Is W.W. Grainger a buy or sell going into earnings? Read our full analysis here, it’s free for active Edge members.
This quarter, analysts are expecting W.W. Grainger’s revenue to grow 5.7% year on year to $4.64 billion, improving from the 4.3% increase it recorded in the same quarter last year. Adjusted earnings are expected to come in at $9.95 per share.

Analysts covering the company have generally reconfirmed their estimates over the last 30 days, suggesting they anticipate the business to stay the course heading into earnings.
Looking at W.W. Grainger’s peers in the maintenance and repair distributors segment, some have already reported their Q3 results, giving us a hint as to what we can expect. MSC Industrial delivered year-on-year revenue growth of 2.7%, beating analysts’ expectations by 1.5%, and Fastenal reported revenues up 11.7%, in line with consensus estimates. MSC Industrial traded up 1.1% following the results while Fastenal was down 6.7%.
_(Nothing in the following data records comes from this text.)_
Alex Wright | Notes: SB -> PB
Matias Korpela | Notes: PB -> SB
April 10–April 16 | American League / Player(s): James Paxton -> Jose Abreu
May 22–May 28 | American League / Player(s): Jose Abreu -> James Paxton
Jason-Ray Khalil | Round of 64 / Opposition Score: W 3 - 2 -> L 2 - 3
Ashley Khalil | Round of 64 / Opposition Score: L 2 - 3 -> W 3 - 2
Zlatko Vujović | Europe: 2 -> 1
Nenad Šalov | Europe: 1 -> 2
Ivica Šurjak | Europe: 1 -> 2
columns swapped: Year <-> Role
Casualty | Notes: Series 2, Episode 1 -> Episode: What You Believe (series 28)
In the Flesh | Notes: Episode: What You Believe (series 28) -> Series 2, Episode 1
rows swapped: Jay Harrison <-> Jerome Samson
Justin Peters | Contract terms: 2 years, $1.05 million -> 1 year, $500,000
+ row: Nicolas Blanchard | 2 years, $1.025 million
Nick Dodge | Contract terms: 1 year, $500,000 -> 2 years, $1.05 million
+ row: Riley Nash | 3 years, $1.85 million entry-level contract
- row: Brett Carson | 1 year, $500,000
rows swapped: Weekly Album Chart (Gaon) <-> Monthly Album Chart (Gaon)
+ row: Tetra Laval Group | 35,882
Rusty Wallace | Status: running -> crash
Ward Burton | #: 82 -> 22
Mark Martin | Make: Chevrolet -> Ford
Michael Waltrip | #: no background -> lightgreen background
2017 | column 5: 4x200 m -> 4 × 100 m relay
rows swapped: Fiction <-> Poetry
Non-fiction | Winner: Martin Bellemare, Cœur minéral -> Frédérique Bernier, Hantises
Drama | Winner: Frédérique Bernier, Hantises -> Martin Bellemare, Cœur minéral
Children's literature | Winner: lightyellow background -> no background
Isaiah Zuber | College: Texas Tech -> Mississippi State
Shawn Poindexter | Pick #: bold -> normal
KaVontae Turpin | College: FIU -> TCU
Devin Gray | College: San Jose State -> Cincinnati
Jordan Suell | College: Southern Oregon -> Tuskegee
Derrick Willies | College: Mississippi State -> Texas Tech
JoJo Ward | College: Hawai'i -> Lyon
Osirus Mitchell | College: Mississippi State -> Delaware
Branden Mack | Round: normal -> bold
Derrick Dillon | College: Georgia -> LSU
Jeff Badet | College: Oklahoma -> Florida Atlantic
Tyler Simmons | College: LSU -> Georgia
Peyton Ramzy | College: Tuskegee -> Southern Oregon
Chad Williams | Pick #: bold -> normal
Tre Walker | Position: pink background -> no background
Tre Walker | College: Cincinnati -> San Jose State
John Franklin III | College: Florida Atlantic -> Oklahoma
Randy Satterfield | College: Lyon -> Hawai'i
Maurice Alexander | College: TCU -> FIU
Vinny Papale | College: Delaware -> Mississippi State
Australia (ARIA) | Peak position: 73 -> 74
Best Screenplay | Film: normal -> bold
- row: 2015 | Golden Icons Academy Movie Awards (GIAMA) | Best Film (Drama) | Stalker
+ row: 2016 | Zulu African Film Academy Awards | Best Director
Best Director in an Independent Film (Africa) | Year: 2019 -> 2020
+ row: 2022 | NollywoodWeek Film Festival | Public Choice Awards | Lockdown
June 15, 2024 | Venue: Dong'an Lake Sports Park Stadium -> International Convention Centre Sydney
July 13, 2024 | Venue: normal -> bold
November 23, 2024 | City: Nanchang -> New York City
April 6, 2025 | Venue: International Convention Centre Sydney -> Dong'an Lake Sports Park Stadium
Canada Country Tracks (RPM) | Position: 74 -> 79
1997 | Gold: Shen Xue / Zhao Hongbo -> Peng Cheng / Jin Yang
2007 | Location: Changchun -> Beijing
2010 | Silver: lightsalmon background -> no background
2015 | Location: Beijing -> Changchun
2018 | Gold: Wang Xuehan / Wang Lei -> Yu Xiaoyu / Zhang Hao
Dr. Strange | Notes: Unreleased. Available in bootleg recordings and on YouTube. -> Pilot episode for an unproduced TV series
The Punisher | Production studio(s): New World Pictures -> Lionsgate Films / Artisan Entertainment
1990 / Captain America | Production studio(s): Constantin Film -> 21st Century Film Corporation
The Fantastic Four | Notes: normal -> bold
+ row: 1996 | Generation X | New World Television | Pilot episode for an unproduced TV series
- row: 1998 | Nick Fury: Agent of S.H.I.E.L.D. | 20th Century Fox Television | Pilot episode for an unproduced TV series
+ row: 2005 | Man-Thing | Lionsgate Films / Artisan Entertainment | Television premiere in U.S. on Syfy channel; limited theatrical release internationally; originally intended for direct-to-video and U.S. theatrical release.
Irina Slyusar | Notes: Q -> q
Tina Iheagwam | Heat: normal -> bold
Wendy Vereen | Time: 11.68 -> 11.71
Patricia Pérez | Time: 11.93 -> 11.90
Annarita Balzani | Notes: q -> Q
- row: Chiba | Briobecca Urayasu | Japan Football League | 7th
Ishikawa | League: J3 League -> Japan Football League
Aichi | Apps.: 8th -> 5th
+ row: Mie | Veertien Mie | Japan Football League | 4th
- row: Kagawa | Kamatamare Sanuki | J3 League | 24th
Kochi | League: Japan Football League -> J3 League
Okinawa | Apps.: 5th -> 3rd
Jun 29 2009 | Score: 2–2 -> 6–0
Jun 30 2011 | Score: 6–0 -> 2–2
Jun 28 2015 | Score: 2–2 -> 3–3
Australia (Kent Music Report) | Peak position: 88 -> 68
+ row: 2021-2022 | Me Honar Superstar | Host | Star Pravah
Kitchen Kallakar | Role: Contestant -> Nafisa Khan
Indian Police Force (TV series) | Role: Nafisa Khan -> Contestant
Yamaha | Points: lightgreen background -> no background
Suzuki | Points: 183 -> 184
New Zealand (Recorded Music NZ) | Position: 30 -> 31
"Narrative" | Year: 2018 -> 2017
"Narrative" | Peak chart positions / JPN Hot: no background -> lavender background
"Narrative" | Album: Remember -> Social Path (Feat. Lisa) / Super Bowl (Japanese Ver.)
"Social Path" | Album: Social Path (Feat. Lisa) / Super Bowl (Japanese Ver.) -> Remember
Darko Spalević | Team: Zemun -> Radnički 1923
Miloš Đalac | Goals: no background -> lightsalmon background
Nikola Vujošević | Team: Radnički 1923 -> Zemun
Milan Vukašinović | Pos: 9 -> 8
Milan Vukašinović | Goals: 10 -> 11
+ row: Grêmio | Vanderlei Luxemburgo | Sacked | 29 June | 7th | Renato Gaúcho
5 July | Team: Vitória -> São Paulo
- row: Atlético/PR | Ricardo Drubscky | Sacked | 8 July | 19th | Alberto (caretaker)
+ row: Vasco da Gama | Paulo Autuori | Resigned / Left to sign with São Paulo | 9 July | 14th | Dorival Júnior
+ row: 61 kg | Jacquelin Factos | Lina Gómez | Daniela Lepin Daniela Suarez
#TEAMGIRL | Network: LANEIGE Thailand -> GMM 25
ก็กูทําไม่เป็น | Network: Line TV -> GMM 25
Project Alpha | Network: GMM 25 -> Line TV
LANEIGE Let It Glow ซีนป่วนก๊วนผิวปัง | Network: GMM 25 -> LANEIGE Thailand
Read our full analysis of MSC Industrial’s results here and Fastenal’s results here.
There has been positive sentiment among investors in the maintenance and repair distributors segment, with share prices up 2.3% on average over the last month. W.W. Grainger’s stock price was unchanged during the same time and is heading into earnings with an average analyst price target of $1,043 (compared to the current share price of $958.97).